GS Paper Syllabus Heading
GS-II India and its neighbourhood / Effect of policies of developed and developing countries on India's interests; Bilateral, regional and global groupings
GS-III Infrastructure: Energy, Ports, Roads, Airports, Railways; Government Budgeting; Science and Technology — developments and their applications
GS-II Important International Institutions / India's foreign policy

Plausible Mains Question Stems: 1. "India's growing uranium import dependency raises questions about energy security. Critically examine India's nuclear fuel strategy and the significance of the 2026 Cameco deal in this context." (GS-III) 2. "The Civil Liability for Nuclear Damage Act, 2010 has been both a protection for Indian citizens and a barrier to foreign investment. Analyse this tension in light of recent reforms." (GS-II/III) 3. "India-Canada bilateral relations have witnessed dramatic swings in recent years.
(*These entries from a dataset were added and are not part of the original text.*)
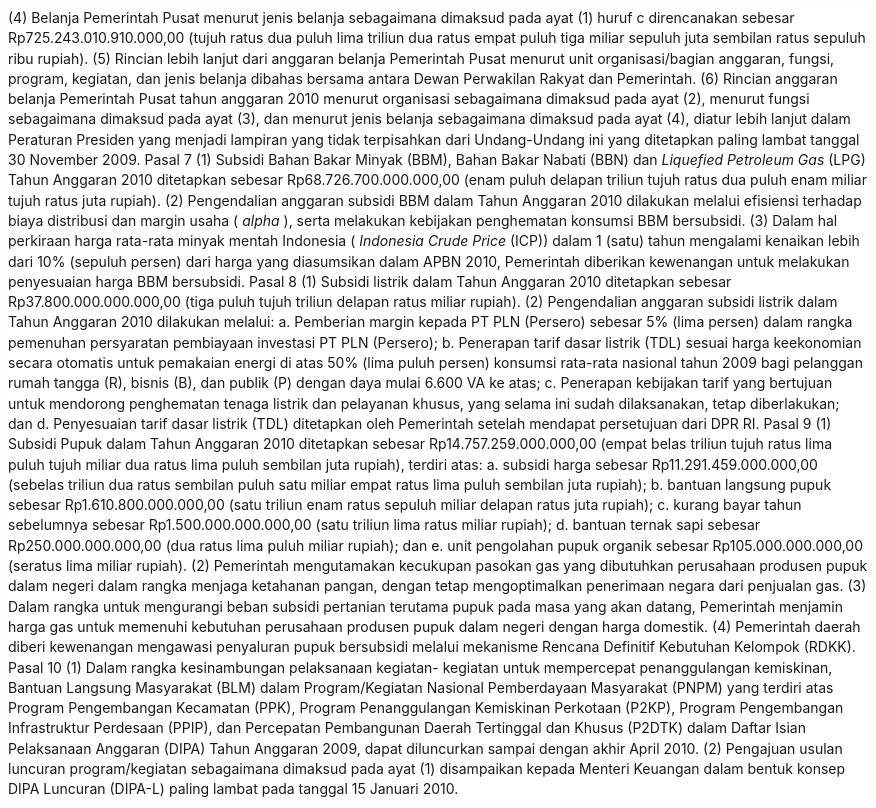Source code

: (4) Belanja Pemerintah Pusat menurut jenis belanja sebagaimana dimaksud pada ayat (1) huruf c direncanakan sebesar Rp725.243.010.910.000,00 (tujuh ratus dua puluh lima triliun dua ratus empat puluh tiga miliar sepuluh juta sembilan ratus sepuluh ribu rupiah).
(5) Rincian lebih lanjut dari anggaran belanja Pemerintah Pusat menurut unit organisasi/bagian anggaran, fungsi, program, kegiatan, dan jenis belanja dibahas bersama antara Dewan Perwakilan Rakyat dan Pemerintah.
(6) Rincian anggaran belanja Pemerintah Pusat tahun anggaran 2010 menurut organisasi sebagaimana dimaksud pada ayat (2), menurut fungsi sebagaimana dimaksud pada ayat (3), dan menurut jenis belanja sebagaimana dimaksud pada ayat (4), diatur lebih lanjut dalam Peraturan Presiden yang menjadi lampiran yang tidak terpisahkan dari Undang-Undang ini yang ditetapkan paling lambat tanggal 30 November 2009.
Pasal 7
(1) Subsidi Bahan Bakar Minyak (BBM), Bahan Bakar Nabati (BBN) dan _Liquefied Petroleum Gas_ (LPG) Tahun Anggaran 2010 ditetapkan sebesar Rp68.726.700.000.000,00 (enam puluh delapan triliun tujuh ratus dua puluh enam miliar tujuh ratus juta rupiah).
(2) Pengendalian anggaran subsidi BBM dalam Tahun Anggaran 2010 dilakukan melalui efisiensi terhadap biaya distribusi dan margin usaha ( _alpha_ ), serta melakukan kebijakan penghematan konsumsi BBM bersubsidi.
(3) Dalam hal perkiraan harga rata-rata minyak mentah Indonesia ( _Indonesia_ _Crude Price_ (ICP)) dalam 1 (satu) tahun mengalami kenaikan lebih dari 10% (sepuluh persen) dari harga yang diasumsikan dalam APBN 2010, Pemerintah diberikan kewenangan untuk melakukan penyesuaian harga BBM bersubsidi.
Pasal 8
(1) Subsidi listrik dalam Tahun Anggaran 2010 ditetapkan sebesar Rp37.800.000.000.000,00 (tiga puluh tujuh triliun delapan ratus miliar rupiah).
(2) Pengendalian anggaran subsidi listrik dalam Tahun Anggaran 2010 dilakukan melalui:
a. Pemberian margin kepada PT PLN (Persero) sebesar 5% (lima persen) dalam rangka pemenuhan persyaratan pembiayaan investasi PT PLN (Persero);
b. Penerapan tarif dasar listrik (TDL) sesuai harga keekonomian secara otomatis untuk pemakaian energi di atas 50% (lima puluh persen) konsumsi rata-rata nasional tahun 2009 bagi pelanggan rumah tangga (R), bisnis (B), dan publik (P) dengan daya mulai 6.600 VA ke atas;
c. Penerapan kebijakan tarif yang bertujuan untuk mendorong penghematan tenaga listrik dan pelayanan khusus, yang selama ini sudah dilaksanakan, tetap diberlakukan; dan
d. Penyesuaian tarif dasar listrik (TDL) ditetapkan oleh Pemerintah setelah mendapat persetujuan dari DPR RI.
Pasal 9
(1) Subsidi Pupuk dalam Tahun Anggaran 2010 ditetapkan sebesar Rp14.757.259.000.000,00 (empat belas triliun tujuh ratus lima puluh tujuh miliar dua ratus lima puluh sembilan juta rupiah), terdiri atas:
a. subsidi harga sebesar Rp11.291.459.000.000,00 (sebelas triliun dua ratus sembilan puluh satu miliar empat ratus lima puluh sembilan juta rupiah);
b. bantuan langsung pupuk sebesar Rp1.610.800.000.000,00 (satu triliun enam ratus sepuluh miliar delapan ratus juta rupiah);
c. kurang bayar tahun sebelumnya sebesar Rp1.500.000.000.000,00 (satu triliun lima ratus miliar rupiah);
d. bantuan ternak sapi sebesar Rp250.000.000.000,00 (dua ratus lima puluh miliar rupiah); dan
e. unit pengolahan pupuk organik sebesar Rp105.000.000.000,00 (seratus lima miliar rupiah).
(2) Pemerintah mengutamakan kecukupan pasokan gas yang dibutuhkan perusahaan produsen pupuk dalam negeri dalam rangka menjaga ketahanan pangan, dengan tetap mengoptimalkan penerimaan negara dari penjualan gas.
(3) Dalam rangka untuk mengurangi beban subsidi pertanian terutama pupuk pada masa yang akan datang, Pemerintah menjamin harga gas untuk memenuhi kebutuhan perusahaan produsen pupuk dalam negeri dengan harga domestik.
(4) Pemerintah daerah diberi kewenangan mengawasi penyaluran pupuk bersubsidi melalui mekanisme Rencana Definitif Kebutuhan Kelompok (RDKK).
Pasal 10
(1) Dalam rangka kesinambungan pelaksanaan kegiatan- kegiatan untuk mempercepat penanggulangan kemiskinan, Bantuan Langsung Masyarakat (BLM) dalam Program/Kegiatan Nasional Pemberdayaan Masyarakat (PNPM) yang terdiri atas Program Pengembangan Kecamatan (PPK), Program Penanggulangan Kemiskinan Perkotaan (P2KP), Program Pengembangan Infrastruktur Perdesaan (PPIP), dan Percepatan Pembangunan Daerah Tertinggal dan Khusus (P2DTK) dalam Daftar Isian Pelaksanaan Anggaran (DIPA) Tahun Anggaran 2009, dapat diluncurkan sampai dengan akhir April 2010.
(2) Pengajuan usulan luncuran program/kegiatan sebagaimana dimaksud pada ayat (1) disampaikan kepada Menteri Keuangan dalam bentuk konsep DIPA Luncuran (DIPA-L) paling lambat pada tanggal 15 Januari 2010.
How has the March 2026 strategic energy partnership signalled a reset, and what are its geopolitical implications?" (GS-II)


9. Related Topics to Study Next

Topic Why Connected
India's Three-Stage Nuclear Programme Cameco uranium directly fuels Stage 1; understanding the full programme contextualises the deal's long-term logic
Civil Liability for Nuclear Damage Act, 2010 The legal bottleneck that the deal's enabling reforms addressed; likely Mains topic
India-US Civil Nuclear Agreement (2008) The mother-deal that enabled India's global uranium access via NSG waiver
Nuclear Suppliers Group (NSG) India's non-membership vs. its operational NSG waiver is a perennial Prelims trap
India-Canada Bilateral Relations 2023 diplomatic crisis (Nijjar killing) → 2026 reset; tests understanding of how strategic interests override diplomatic disputes
India's Energy Security Policy Broader framework within which uranium, LNG, renewables, and critical minerals all fit
Thorium as Energy Source India has world's 3rd largest thorium reserves; Stage 3 of nuclear programme; frequently tested
NPCIL & Atomic Energy Regulatory Board (AERB) Implementing institutions for civil nuclear power

10. Common Errors / Trap Areas

  1. Confusing the deal value currencies: The deal is C$2.6 billion (Canadian dollars) ≈ USD 1.9 billion — aspirants often mix up or treat these as the same number.
  2. Wrong year for India-Canada Nuclear Agreement: It is 2010, not 2008 (2008 is the India-US 123 Agreement and NSG waiver year).
  3. Assuming DAE is under Ministry of Science & Technology: DAE operates directly under the PM's Office — a classic ministry-assignment trap.
  4. Conflating the NSG waiver with NSG membership: India has a waiver (since 2008) to procure nuclear material globally but is not a full NSG member — it cannot participate in NSG decision-making.
  5. Misattributing uranium mines: Tummalapalle is in Andhra Pradesh (not Telangana); Jaduguda and Turamdih are in Jharkhand — map-based questions frequently test this.
  6. Thinking CLND Act Section 17(b) was repealed: It was not repealed — it was operationally mitigated through the insurance pool mechanism; the clause remains in the statute.

11. Sources


Note: No Tier 1 (Indian government / pib.gov.in / mea.gov.in) or Tier 2 (UN/international institution) URLs were retrievable within the search budget due to domain access restrictions. All facts are grounded in the two Tier 4 journalistic sources above, supplemented by established static knowledge on India's nuclear institutional framework.